» **TASK INSTRUCTIONS**:
Copy the text of the data below word for word, leaving out the pictures.
++++++++++
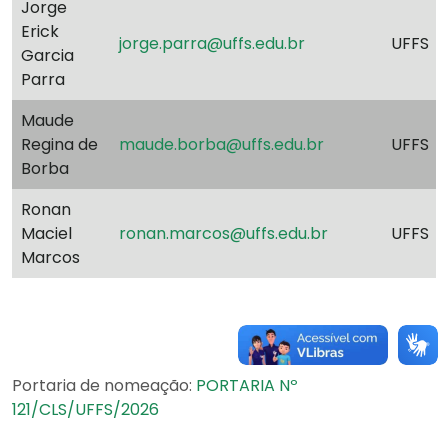
Jorge
Erick
jorge.parra@uffs.edu.br
UFFS
Garcia
Parra
Maude
Regina de
maude.borba@uffs.edu.br
UFFS
Borba
Ronan
Maciel
ronan.marcos@uffs.edu.br
UFFS
Marcos
Portaria de nomeação:
PORTARIA Nº
121/CLS/UFFS/2026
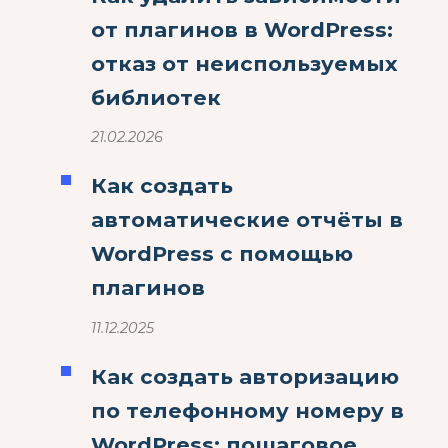
от плагинов в WordPress:
отказ от неиспользуемых
библиотек
21.02.2026
Как создать
автоматические отчёты в
WordPress с помощью
плагинов
11.12.2025
Как создать авторизацию
по телефонному номеру в
WordPress: пошаговое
++++++++++
» **ANSWER BOX**:
Jorge
Erick
jorge.parra@uffs.edu.br
UFFS
Garcia
Parra
Maude
Regina de
maude.borba@uffs.edu.br
UFFS
Borba
Ronan
Maciel
ronan.marcos@uffs.edu.br
UFFS
Marcos
Portaria de nomeação:
PORTARIA Nº
121/CLS/UFFS/2026
от плагинов в WordPress:
отказ от неиспользуемых
библиотек
21.02.2026
Как создать
автоматические отчёты в
WordPress с помощью
плагинов
11.12.2025
Как создать авторизацию
по телефонному номеру в
WordPress: пошаговое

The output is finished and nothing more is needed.